Besides just demonstrating proof of concept, I didn’t really make use of my hacking results. There were no credit cards to steal in those days, and snooping around files containing other students’ Physics homework proved to be unexciting. Sobered by this, I turned away from a life of computer crime and instead became a doctor, though I have maintained my interest in computers and hacking in the non-evil sense of the word .
Yet as I sit here typing this on a portable computer far more powerful than that which filled a whole building at Dartmouth in the 1970s, I still get nostalgic for those cold, snowy New Hampshire days, and the clatter of teletypes.
thanks for sharing, great story!
That was just one of the first missteps of programmers at Dartmouth. There was a “Date Compatibility Program” that we could bring our visiting dates to use, and it asked them a lot of personal questions, and only asked us men a few. Of course, it was Phishing for girls and even asked if they were virgins and how they liked their Dartmouth date……
I used to be able to scroll bomb and bounce users off. This is now 1980’s. It was all fun and games back then.
I remember scroll bombing! Teletype’s revenge!

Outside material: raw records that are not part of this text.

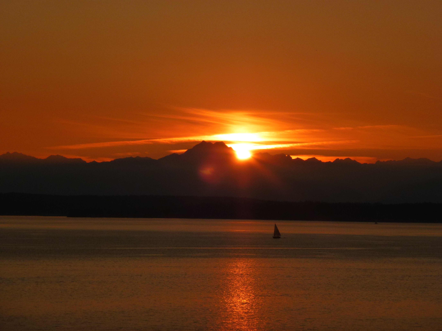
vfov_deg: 8.8
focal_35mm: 168
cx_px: 221
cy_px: 166
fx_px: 2145
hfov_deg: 11.8
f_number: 5.4
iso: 160
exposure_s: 1/1300
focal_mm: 30.1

Thanks for sharing your early hacking experience. Sneaky
One minor point: through the mid-70s there was no CS major, just two courses in Math (OS,and Compilers). And IIRC, even in the very early 70s, it was still GCOS and GECOS before DTSS, but that’s a bit vague. It was DTSS by the mid 70s, when the GE235 was upgraded to the GE635 then the Honeywell 6000.
I’m sure you’re correct about the lack of computer science majors back then. However, I have a teletype printout dated Jan 14, 1970 that has Dartmouth Time-Sharing in the login header.